In the Yoga Sutras, Patanjali writes about this aversion to pain or discomfort as dvesa, or "dividing ourselves from life." I was creating all sorts of what-if's. What if I fall? What if my bike tire pops? What if I hurt myself? These stories separated me from the actual experience of having a great time, breathing fresh air, riding my bike, in nature. All things that I love! I was out of my comfort zone, and I typically avoid things that push me this far into an unsafe feeling.
This is just one side of the sword though. I like to do activities that I'm good at. And I'm good at activities that I like to do. Makes sense, right?! However, always gravitating towards this feeling of pleasure, or raga, causes an attachment to assuming only this outcome. Patanjali states that there is nothing wrong with enjoying life, but when we try to replay this pleasure over and over, the feeling becomes expected. I've always known that growth does not happen inside the lines of a comfort zone, it happens just outside. Like it did for me on Saturday!

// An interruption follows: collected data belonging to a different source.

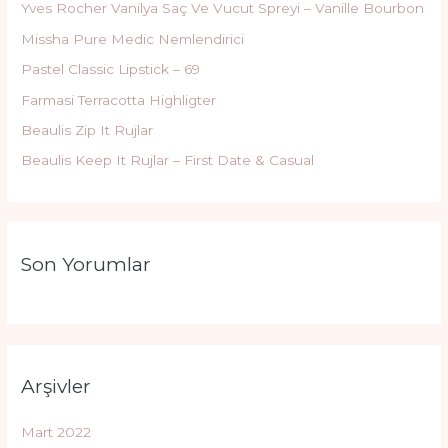
Yves Rocher Vanilya Saç Ve Vucut Spreyi – Vanille Bourbon
Missha Pure Medic Nemlendirici
Pastel Classic Lipstick – 69
Farmasi Terracotta Highligter
Beaulis Zip It Rujlar
Beaulis Keep It Rujlar – First Date & Casual
Son Yorumlar
Arşivler
Mart 2022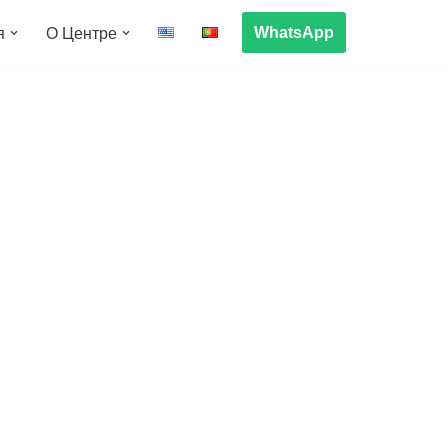
WhatsApp
я
О Центре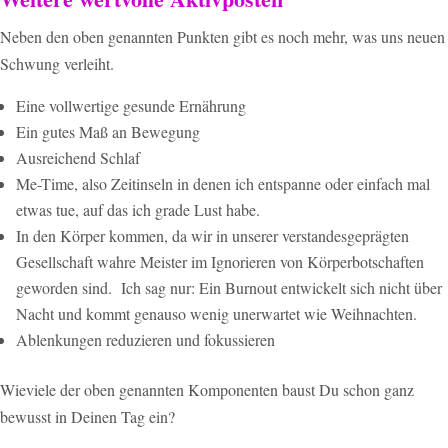
Neben den oben genannten Punkten gibt es noch mehr, was uns neuen
Schwung verleiht.
Eine vollwertige gesunde Ernährung
Ein gutes Maß an Bewegung
Ausreichend Schlaf
Me-Time, also Zeitinseln in denen ich entspanne oder einfach mal
etwas tue, auf das ich grade Lust habe.
In den Körper kommen, da wir in unserer verstandesgeprägten
Gesellschaft wahre Meister im Ignorieren von Körperbotschaften
geworden sind.
Ich sag nur: Ein Burnout entwickelt sich nicht über
Nacht und kommt genauso wenig unerwartet wie Weihnachten.
Ablenkungen reduzieren und fokussieren
Wieviele der oben genannten Komponenten baust Du schon ganz
bewusst in Deinen Tag ein?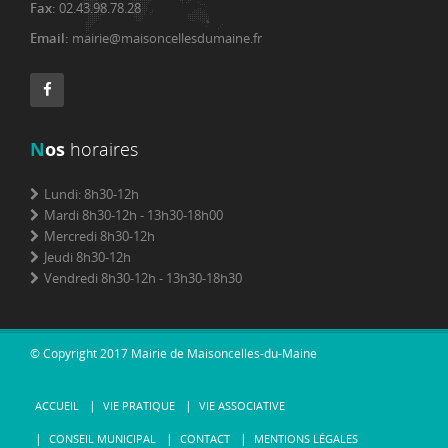
Fax:
02.43.98.78.28
Email:
mairie@maisoncellesdumaine.fr
N
os
horaires
Lundi: 8h30-12h
Mardi 8h30-12h - 13h30-18h00
Mercredi 8h30-12h
Jeudi 8h30-12h
Vendredi 8h30-12h - 13h30-18h30
© Copyright 2017 Mairie de Maisoncelles-du-Maine
ACCUEIL
VIE PRATIQUE
VIE ASSOCIATIVE
CONSEIL MUNICIPAL
CONTACT
MENTIONS LÉGALES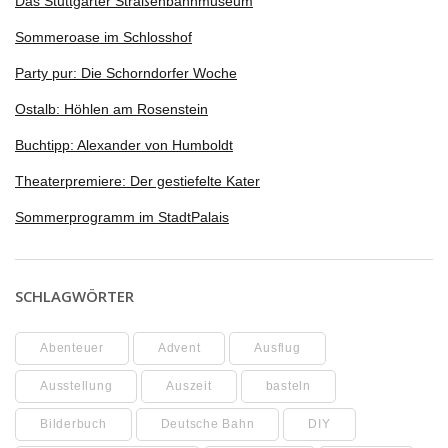
Das Stuttgarter Straßenbahnmuseum
Sommeroase im Schlosshof
Party pur: Die Schorndorfer Woche
Ostalb: Höhlen am Rosenstein
Buchtipp: Alexander von Humboldt
Theaterpremiere: Der gestiefelte Kater
Sommerprogramm im StadtPalais
SCHLAGWÖRTER
Abenteuer
Advent
Ausflug
Ausstellung
Auszeit
basteln
Bilderbuch
Deutsche Bahn
DIY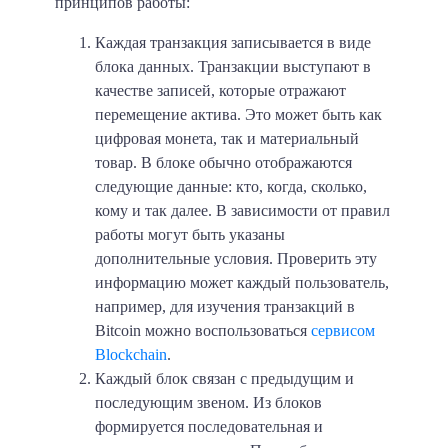
принципов работы:
Каждая транзакция записывается в виде
блока данных.
Транзакции выступают в
качестве записей, которые отражают
перемещение актива. Это может быть как
цифровая монета, так и материальный
товар. В блоке обычно отображаются
следующие данные: кто, когда, сколько,
кому и так далее. В зависимости от правил
работы могут быть указаны
дополнительные условия. Проверить эту
информацию может каждый пользователь,
например, для изучения транзакций в
Bitcoin можно воспользоваться
сервисом
Blockchain
.
Каждый блок связан с предыдущим и
последующим звеном.
Из блоков
формируется последовательная и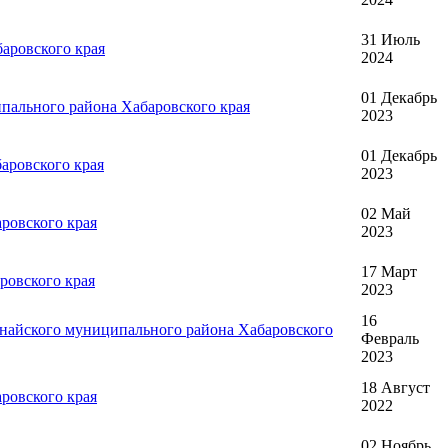
31 Июль
аровского края
2024
01 Декабрь
пального района Хабаровского края
2023
01 Декабрь
аровского края
2023
02 Май
ровского края
2023
17 Март
ровского края
2023
16
анайского муниципального района Хабаровского
Февраль
2023
18 Август
ровского края
2022
02 Ноябрь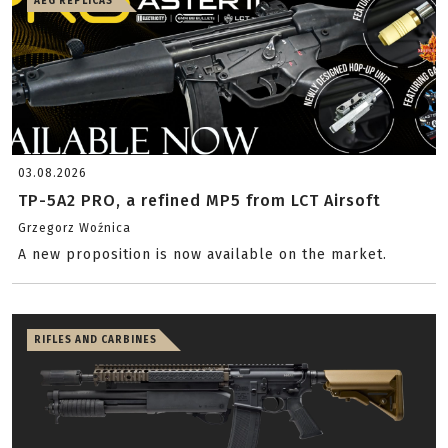
AEG REPLICAS
03.08.2026
TP-5A2 PRO, a refined MP5 from LCT Airsoft
Grzegorz Woźnica
A new proposition is now available on the market.
RIFLES AND CARBINES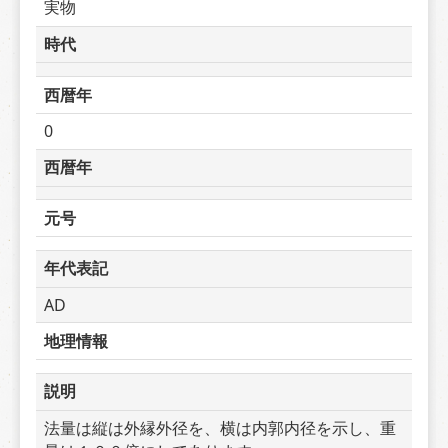
実物
時代
西暦年
0
西暦年
元号
年代表記
AD
地理情報
説明
法量は縦は外縁外径を、横は内郭内径を示し、重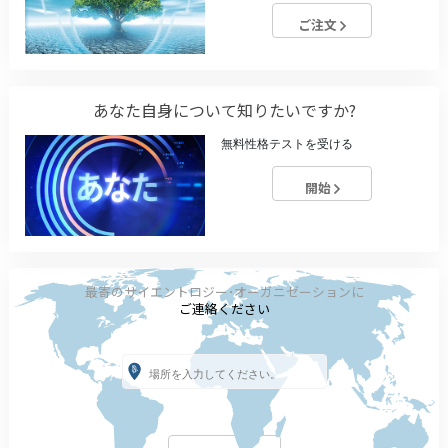
ご注文
あなた自身について知りたいですか?
無料性格テストを受ける
開始
最寄のサイエントロジー･オーガニゼーションに
ご連絡ください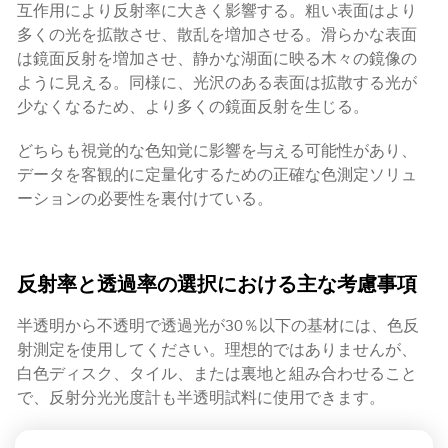
互作用により反射率に大きく影響する。粗い表面はより
多くの光を拡散させ、散乱を増加させる。滑らかな表面
は鏡面反射を増加させ、静かな湖面に映る木々の鏡像の
ように見える。同様に、光沢のある表面は拡散する光が
少なくなるため、より多くの鏡面反射を生じる。
どちらも視覚的な色知覚に影響を与える可能性があり、
データを客観的に定量化するための正確な色測定ソリュ
ーションの必要性を裏付けている。
反射率と透過率の選択における主な考慮事項
半透明から不透明で透過光が30％以下の基材には、色反
射測定を使用してください。理想的ではありませんが、
白色ディスク、タイル、または裏地と組み合わせること
で、反射分光光度計も半透明試料に使用できます。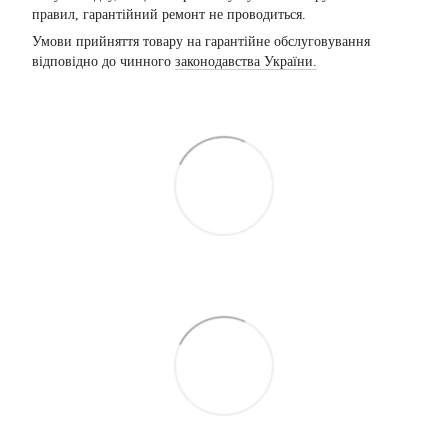
правил, гарантійний ремонт не проводиться.
Умови прийняття товару на гарантійне обслуговування
відповідно до чинного
законодавства України.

My classes this week will explore this double edged sword as it shows up on the yoga mat. We all have poses that come naturally to us, and typically gravitate towards those. I bet you can think of a few. Then there are those poses that we *always* sit down for, or grimace in because they cause us discomfort or frustration. Bhavani Maki says that "if we continue to investigate ourselves through Yoga, we may discover that we are fascinated by the postures that stir us up." As we practice more and more, our citta vritti, or monkey mind, will become more transparent, and our pull towards attraction to pleasure or aversion to discomfort will be exposed. Come expose yourself!
Look at what you’ve got and make the best of it. It is better to light a candle than to curse the darkness. ~ Proverb
I am on the journey to create joy and live with full happiness. And my wish for you is to do the same!